Problem to solve →
Transcribe the data exactly. Pictures stay out.

Recorded data →
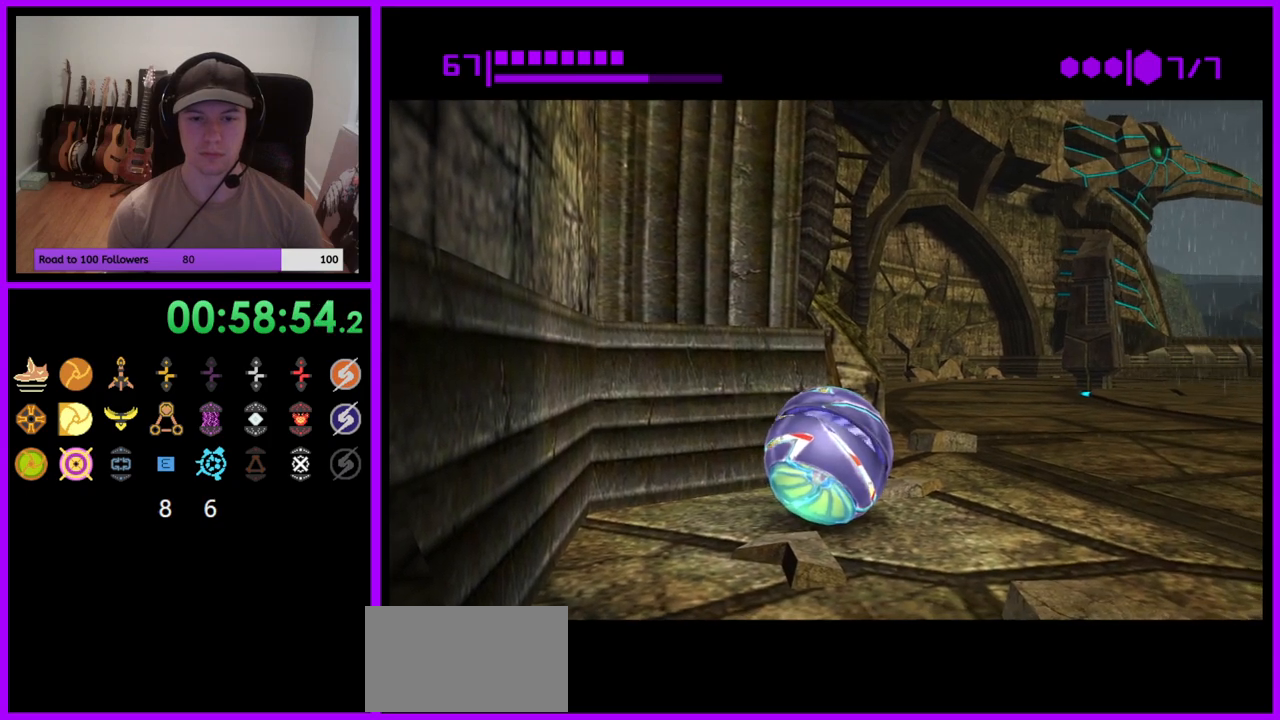
{"dt_ms": 500, "buttons": ["B"], "left_stick": "center", "right_stick": "center", "events": []}
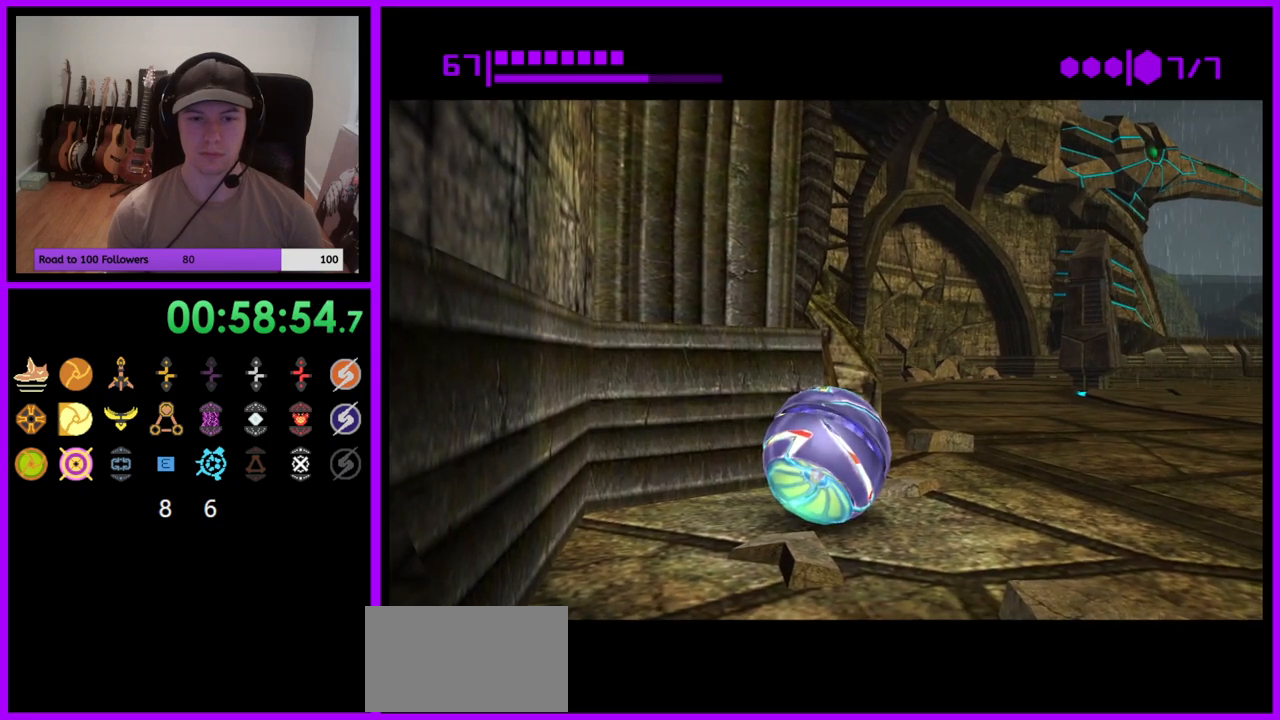
{"dt_ms": 500, "buttons": ["B"], "left_stick": "center", "right_stick": "center", "events": []}
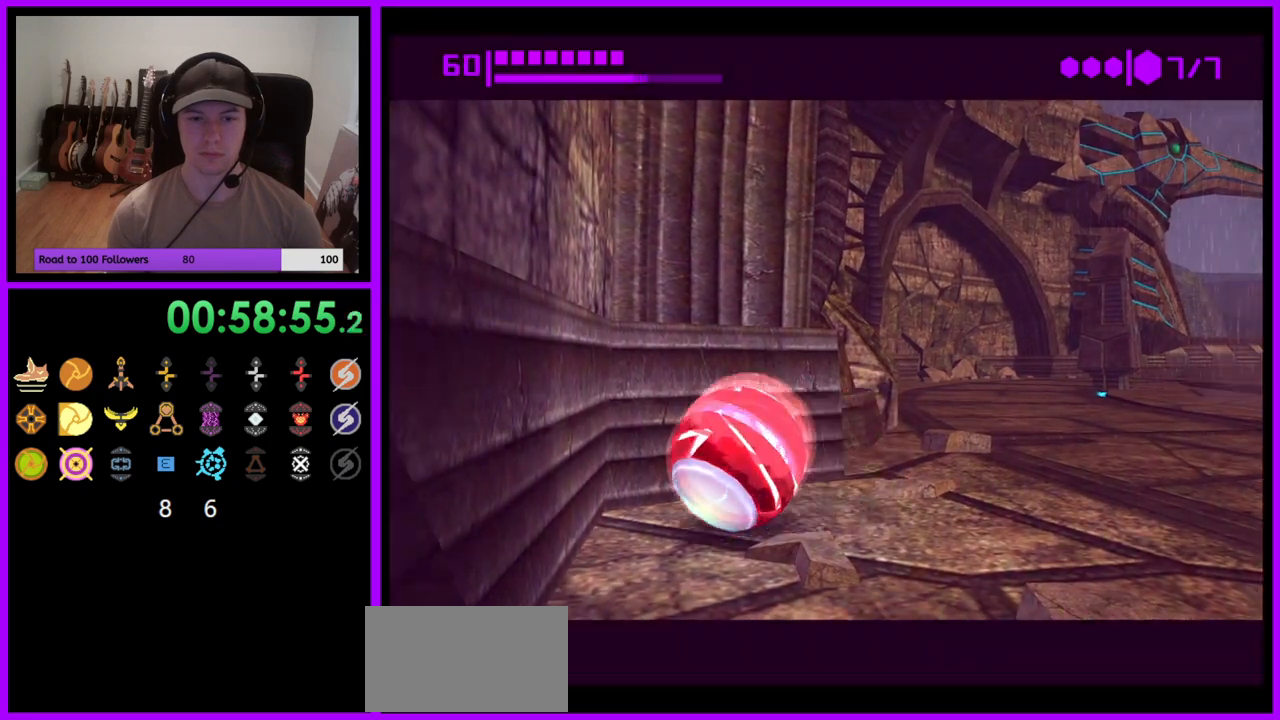
{"dt_ms": 1000, "buttons": ["B"], "left_stick": "up-right", "right_stick": "center"}
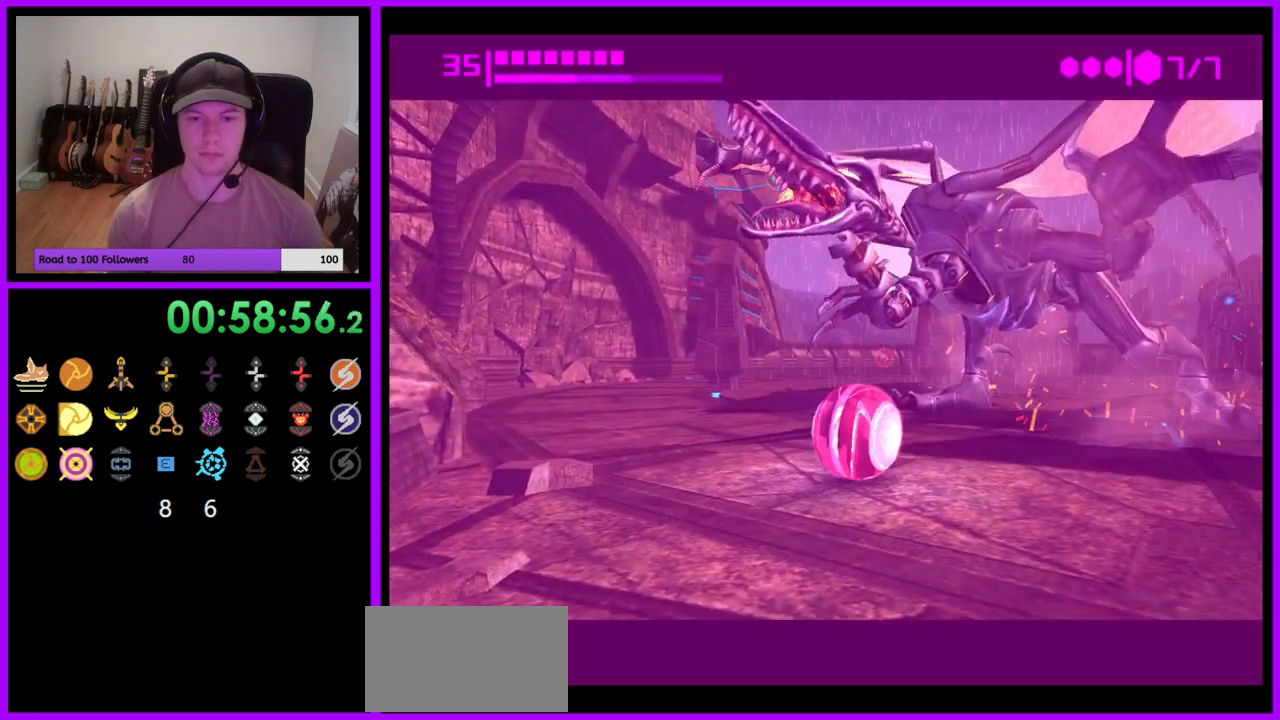
{"dt_ms": 500, "buttons": ["B"], "left_stick": "down", "right_stick": "center", "events": [[17, "B", "up"], [250, "left_stick", "center"], [300, "B", "down"], [383, "left_stick", "down"]]}
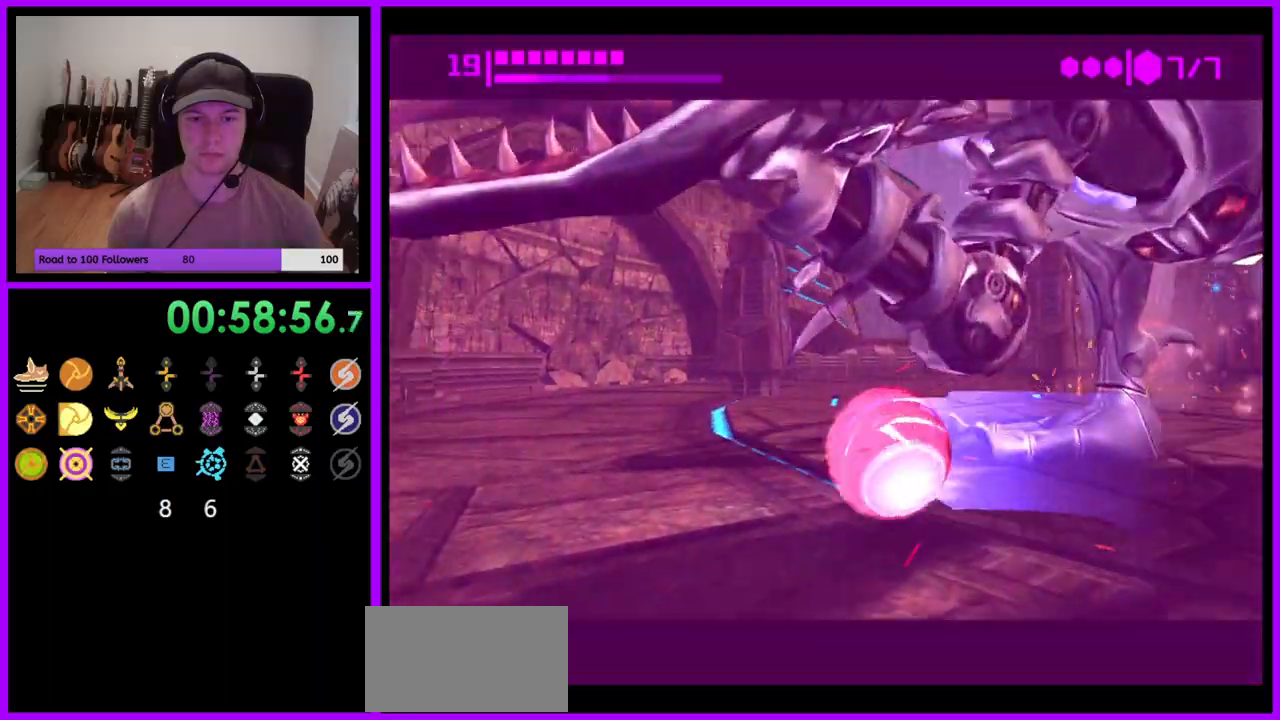
{"dt_ms": 500, "buttons": [], "left_stick": "down-left", "right_stick": "center", "events": [[67, "left_stick", "right"], [217, "left_stick", "down-left"], [267, "B", "up"]]}
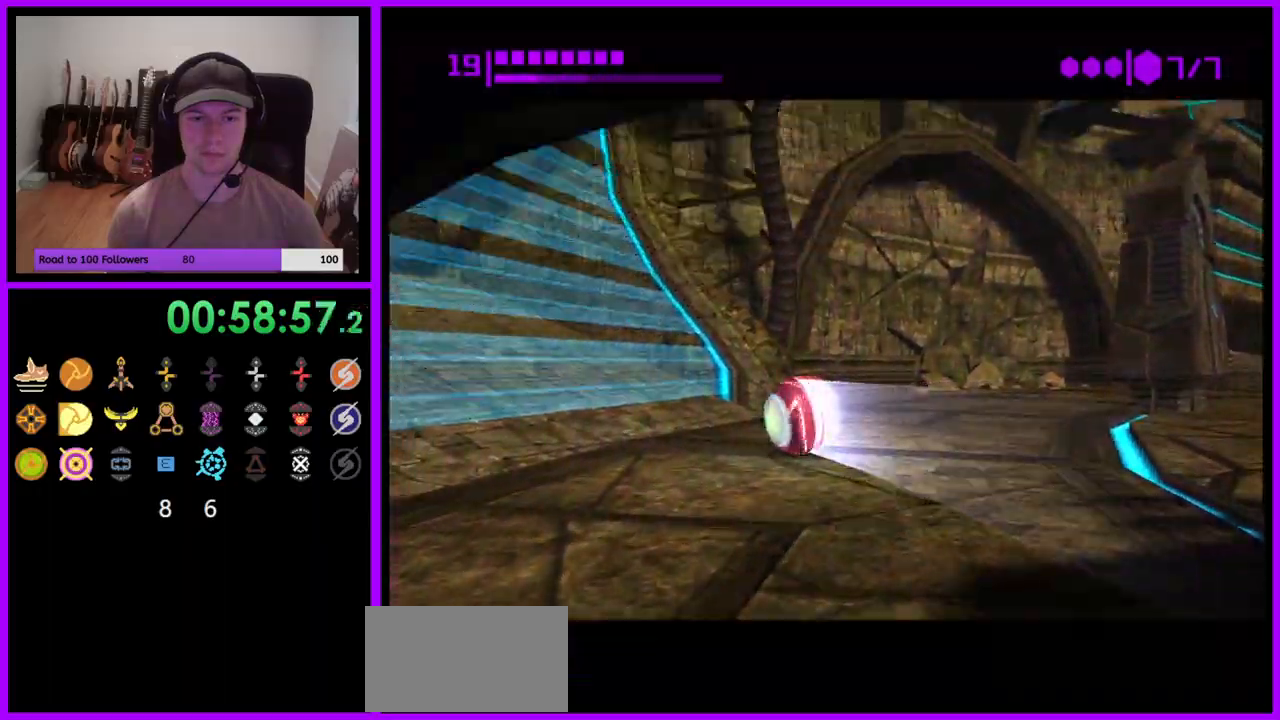
{"dt_ms": 500, "buttons": [], "left_stick": "center", "right_stick": "center", "events": [[183, "X", "down"], [300, "X", "up"], [450, "left_stick", "center"]]}
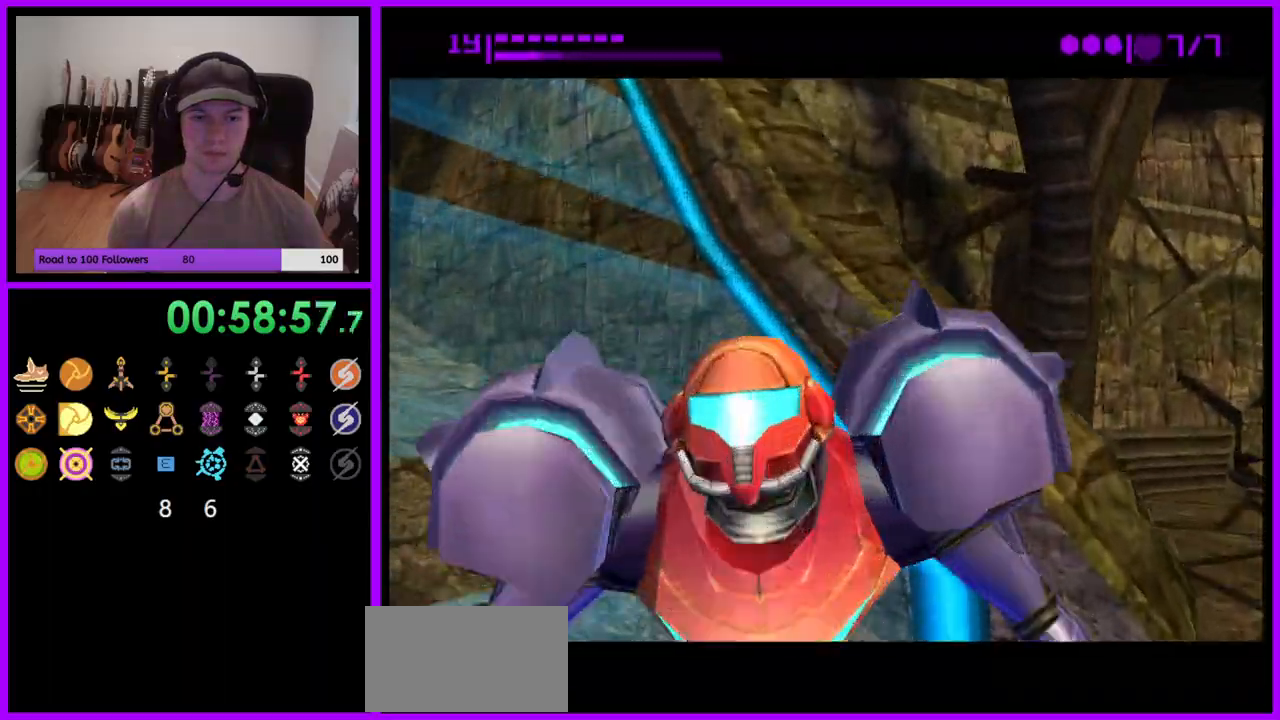
{"dt_ms": 500, "buttons": [], "left_stick": "right", "right_stick": "center", "events": [[483, "left_stick", "right"]]}
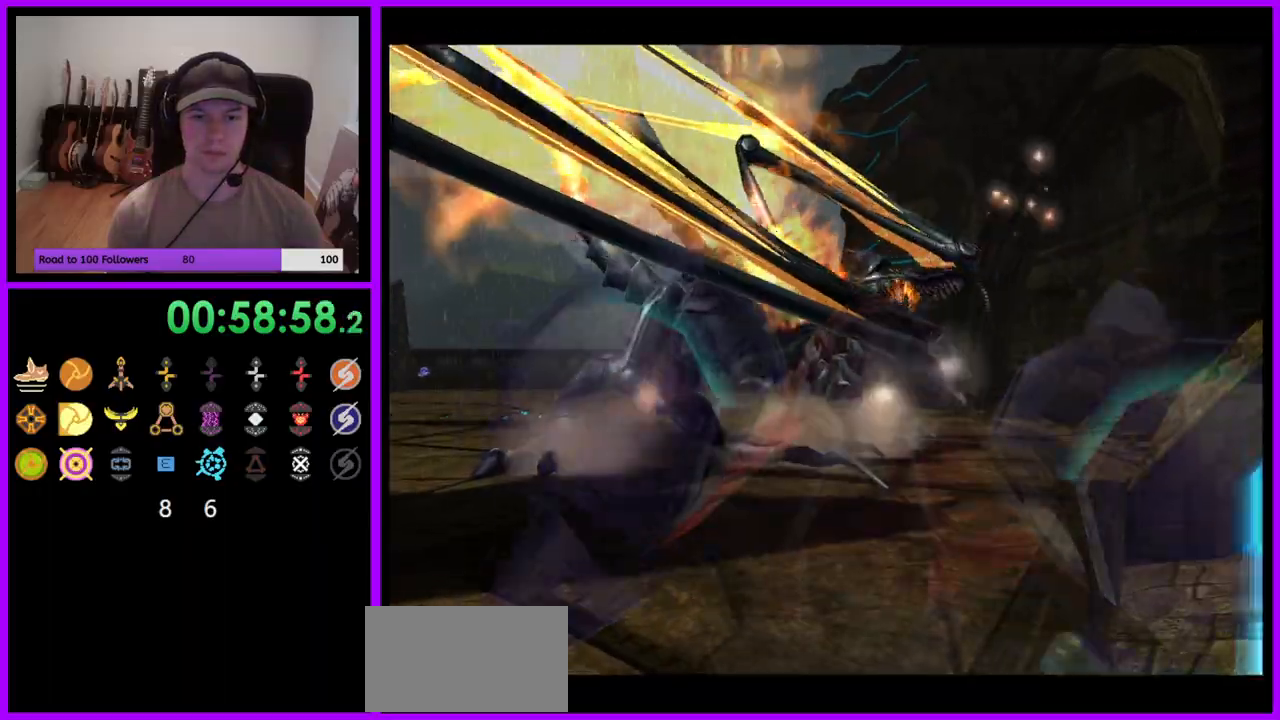
{"dt_ms": 500, "buttons": ["A", "L1"], "left_stick": "up-right", "right_stick": "center", "events": [[83, "L1", "down"], [117, "left_stick", "up-right"], [150, "A", "down"]]}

Solution to this exercise →
{"dt_ms": 500, "buttons": ["B"], "left_stick": "center", "right_stick": "center", "events": []}
{"dt_ms": 500, "buttons": ["B"], "left_stick": "center", "right_stick": "center", "events": []}
{"dt_ms": 1000, "buttons": ["B"], "left_stick": "up-right", "right_stick": "center"}
{"dt_ms": 500, "buttons": ["B"], "left_stick": "down", "right_stick": "center", "events": [[17, "B", "up"], [250, "left_stick", "center"], [300, "B", "down"], [383, "left_stick", "down"]]}
{"dt_ms": 500, "buttons": [], "left_stick": "down-left", "right_stick": "center", "events": [[67, "left_stick", "right"], [217, "left_stick", "down-left"], [267, "B", "up"]]}
{"dt_ms": 500, "buttons": [], "left_stick": "center", "right_stick": "center", "events": [[183, "X", "down"], [300, "X", "up"], [450, "left_stick", "center"]]}
{"dt_ms": 500, "buttons": [], "left_stick": "right", "right_stick": "center", "events": [[483, "left_stick", "right"]]}
{"dt_ms": 500, "buttons": ["A", "L1"], "left_stick": "up-right", "right_stick": "center", "events": [[83, "L1", "down"], [117, "left_stick", "up-right"], [150, "A", "down"]]}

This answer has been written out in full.